● DOCUMENT TEXT:
== Segment start ==

Friday, November 9, 2012

On separation of Church and State...



WARNING: ANOTHER INFURIATING ARTICLE. DON’T READ THIS. I’M WARNING YOU! THIS DOESN’T APPLY TO ALL SCHOOLS AND ALL TEACHERS AND CERTAINLY NOT TO YOU.

Dear Rev. Know-it-all,

What is the correct definition of Separation of Church & State?

God bless you & thank you!
Pat Reotik

Dear Pat,

It is interesting to note that this phrase doesn’t appear in the constitution. It is a phrase taken from a letter written by Thomas Jefferson to the Danbury Baptist church, which I will quote in its entirety

To messers. Nehemiah Dodge, Ephraim Robbins, & Stephen S. Nelson, a committee of the Danbury Baptist association in the state of Connecticut.

Gentlemen
   The affectionate sentiments of esteem and approbation which you are so good as to express towards me, on behalf of the Danbury Baptist association, give me the highest satisfaction. my duties dictate a faithful and zealous pursuit of the interests of my constituents, & in proportion as they are persuaded of my fidelity to those duties, the discharge of them becomes more and more pleasing.
    Believing with you that religion is a matter which lies solely between Man & his God, that he owes account to none other for his faith or his worship, that the legitimate powers of government reach actions only, & not opinions, I contemplate with sovereign reverence that act of the whole American people which declared that their legislature should "make no law respecting an establishment of religion, or prohibiting the free exercise thereof," thus building a wall of separation between Church & State. Adhering to this expression of the supreme will of the nation in behalf of the rights of conscience, I shall see with sincere satisfaction the progress of those sentiments which tend to restore to man all his natural rights, convinced he has no natural right in opposition to his social duties.

== Segment end ==

(Data records)
== Segment start ==

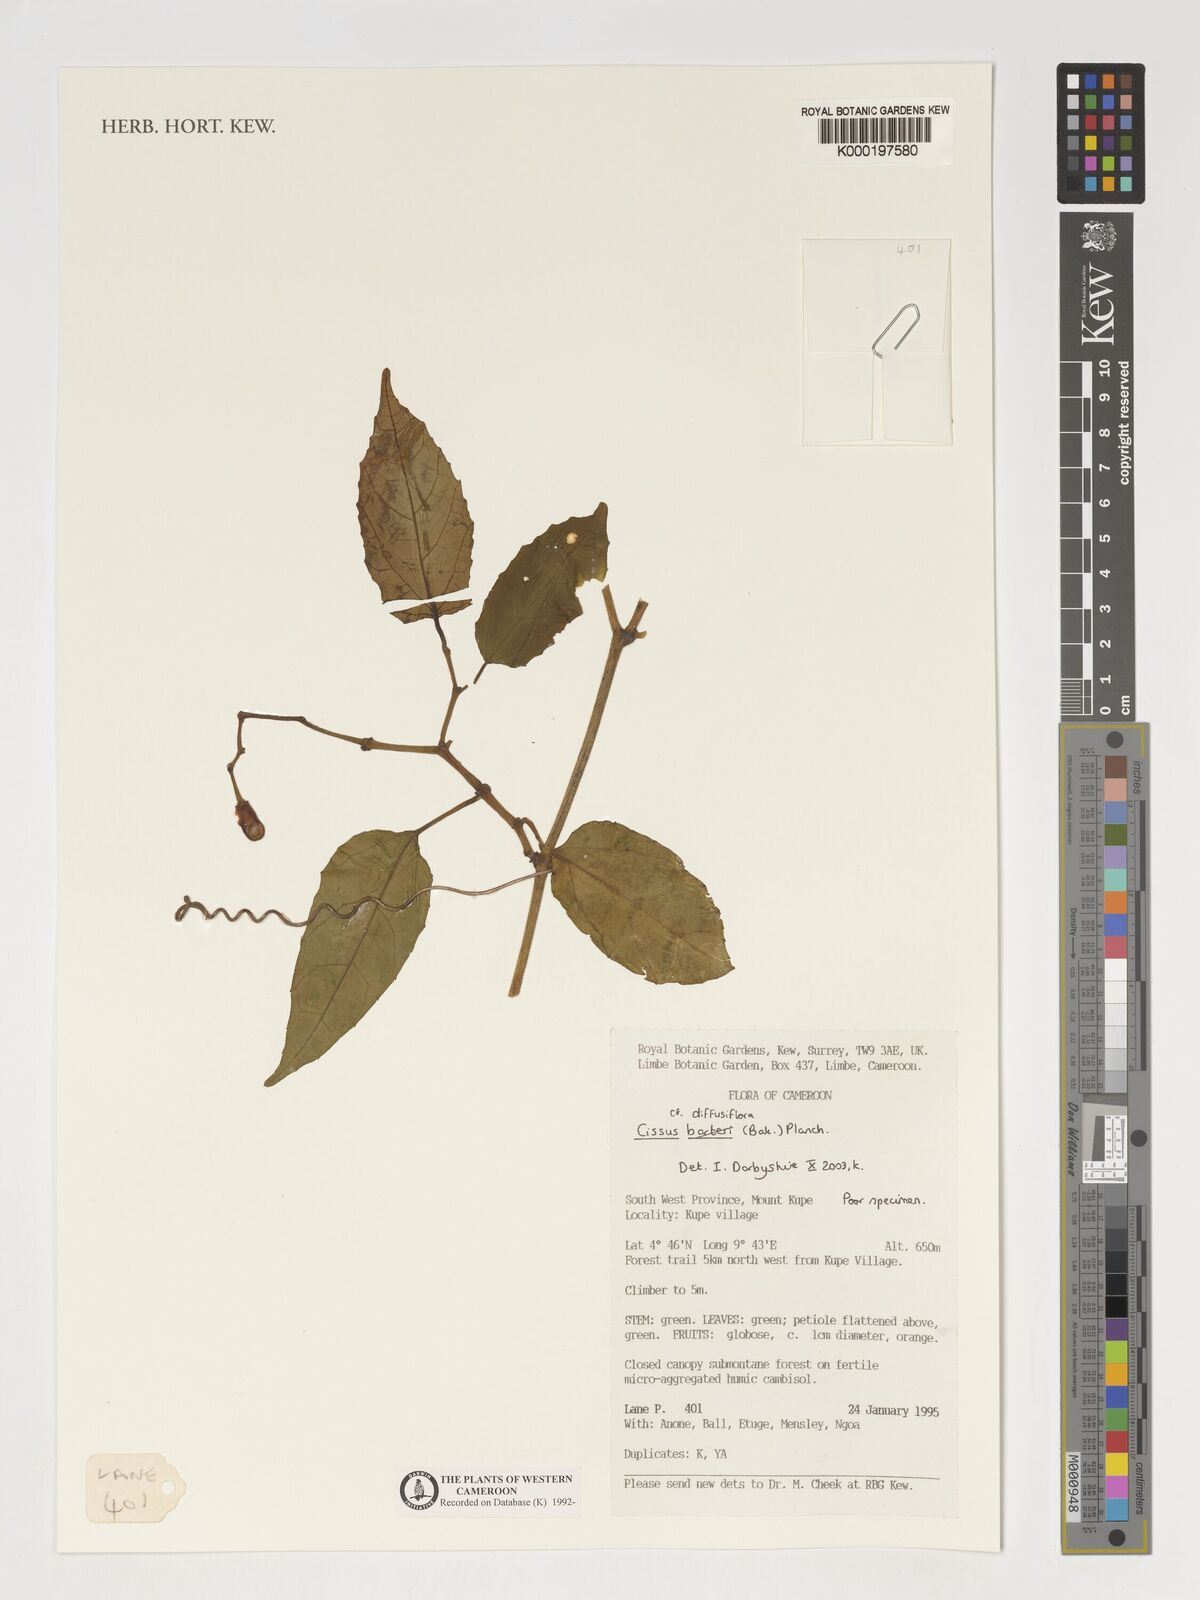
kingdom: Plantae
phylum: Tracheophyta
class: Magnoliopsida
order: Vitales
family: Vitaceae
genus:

== Segment end ==

● LIST OF TASKS:
a - Do these statements agree with the post on separation of Church and State? Answer yes or no for each, quoting the deciding words of the post. (i) The phrase "separation of Church & State" appears in the constitution. (ii) Jefferson's letter was addressed to a committee of the Danbury Baptist association in Connecticut. (iii) The letter holds that the legitimate powers of government reach opinions as well as actions.
b - In the post on separation of Church and State, who signs the letter asking for the correct definition?
c - Can you repeat the passage of the post on separation of Church and State, starting with "God bless you" and going on through "state of Connecticut."?
Work only from the post on separation of Church and State.

● OUTPUTS BY TASK:
a -
(i) No: "this phrase doesn’t appear in the constitution"
(ii) Yes: "a committee of the Danbury Baptist association in the state of Connecticut"
(iii) No: "the legitimate powers of government reach actions only, & not opinions"

b - Pat Reotik

c -
God bless you & thank you!
Pat Reotik

Dear Pat,

It is interesting to note that this phrase doesn’t appear in the constitution. It is a phrase taken from a letter written by Thomas Jefferson to the Danbury Baptist church, which I will quote in its entirety

To messers. Nehemiah Dodge, Ephraim Robbins, & Stephen S. Nelson, a committee of the Danbury Baptist association in the state of Connecticut.